Refinery Air Pollution: Protections for Some Communities, Delay for Many

Yesterday, EPA and a coalition of environmental groups including NRDC announced a precedent-setting settlement with BP over alleged air pollution violations at the company’s massive refinery in Whiting, Indiana.

Back in 2008 when we began this lawsuit under the Clean Air Act, BP claimed that its planned multi-billion dollar expansion of the Whiting Refinery to process dirty tar sands crude oil would cut the refinery’s air pollution.  But according to our team of engineering and legal experts, BP left out huge sources of pollution within the refinery and used faulty calculations for others.  If the company had done its pollution accounting properly, it would have shown major increases in air pollution and triggered the legal obligation to use state-of-the-art controls.

Four years later we’ve come full circle, with the announced settlement requiring BP to better control its pollution by installing $400 million in air pollution controls.  These controls will reduce pollution from the refinery by 4,000 tons each year.

The settlement is ground-breaking in many respects, but also is part of a line of refinery enforcement cases brought by EPA (and in many cases citizen groups) dating back to 2000.  Like BP Whiting, these enforcement cases involved major expansions of existing refineries.  And through these enforcement efforts, we have garnered tons of information about air pollution from refineries (surprise – it’s much greater than we thought) and how to control it (surprise again – refineries are not doing a great job, despite the availability of numerous control technologies).

This enforcement effort is impressive and much-needed.  But it poses an important larger question: if refineries across the country can do so much more to protect the air, both for local communities and our climate, why hasn’t EPA updated its national standards for refineries to protect us from pollution?

Refineries account for the equivalent of just over 200 million tons of CO2 each year, ranking them among the top three industrial sources of global warming pollution in the U.S.  In addition, refineries are huge sources of pollutants like particulate matter, SO2 and NOx, which harm the lungs and heart, and cancer-causing air toxics.  
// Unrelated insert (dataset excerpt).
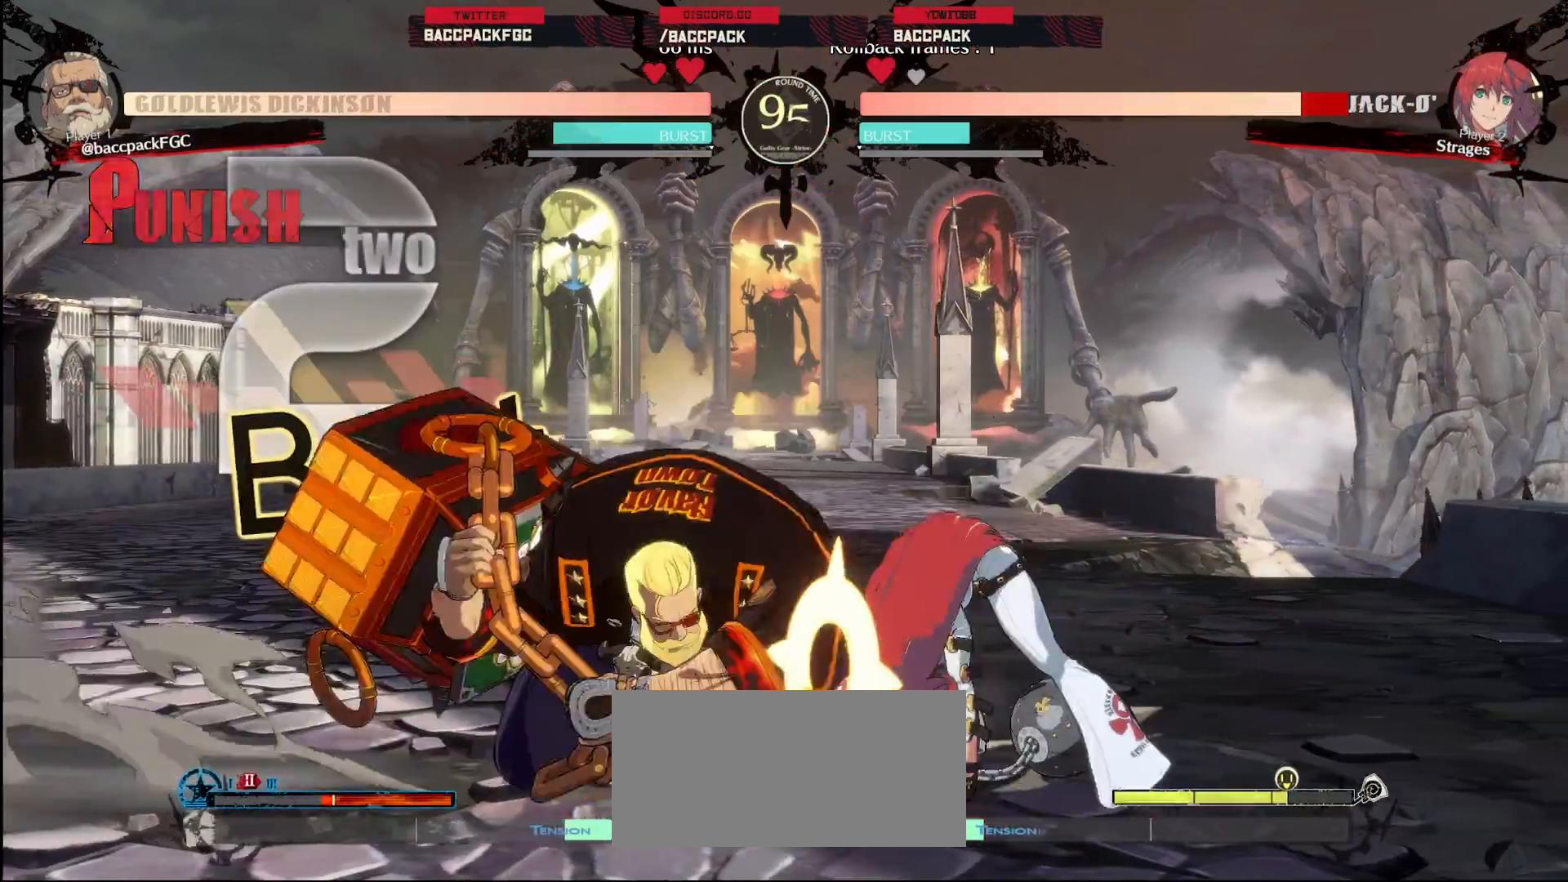
{"dt_ms": 1000, "buttons": [], "events": [[17, "DPAD_UP", "up"], [100, "CIRCLE", "down"], [167, "CIRCLE", "up"], [467, "DPAD_LEFT", "up"], [483, "CIRCLE", "down"], [533, "CIRCLE", "up"], [583, "DPAD_LEFT", "down"], [633, "DPAD_LEFT", "up"], [883, "DPAD_RIGHT", "down"], [1000, "DPAD_RIGHT", "up"]]}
EPA has made some effort to update its New Source Performance Standards (NSPS) for refineries.  But final new standards are still missing, and comprehensive control requirements for the refinery sector languish in regulatory limbo.  EPA started to revise its decades-old refinery standards back in 2008 after being sued by a coalition including NRDC, but the agency watered down some key components in the course of its process, such as stringent control of flaring; it is only now moving to finalize what is likely to be a relatively weak subset of standards that does not go as far as the agency’s own enforcement settlements.  Additional efforts to beef up these standards based on the lessons learned through the enforcement cases appear to be delayed.  But an earlier agency excuse for delay – that it had insufficient information for setting standards – is no longer credible, as EPA gathered a wealth of information from refineries this past summer and fall.

The agency committed back in December 2010 to a schedule for finishing its legally-required updates of the refinery NSPS and air toxics regulations.  EPA pledged to add standards for greenhouse gases.  Yet the agency has missed all of the deadlines in that agreement.

EPA today held hearings in Washington D.C. and Chicago over its proposed CO2 standards for new power plants, which we applaud.  But the updated refinery standards for toxic chemicals and carbon pollution are nowhere in sight.

Refineries seem to have fallen through the rulemaking cracks, despite being one of the largest industrial categories of cancer-causing air toxics, smog-forming pollutants, and climate-warming greenhouse gases.

EPA has the data it needs to issue strong, nationally-effective protections for communities living near refineries that today continue to spew pollution into the air, and to reduce refineries’ large contribution to global warming.

So even as we celebrate an important victory at one refinery in Indiana and progress on power plants, we ask EPA, where are the national standards to clean up the 150 refineries across the country?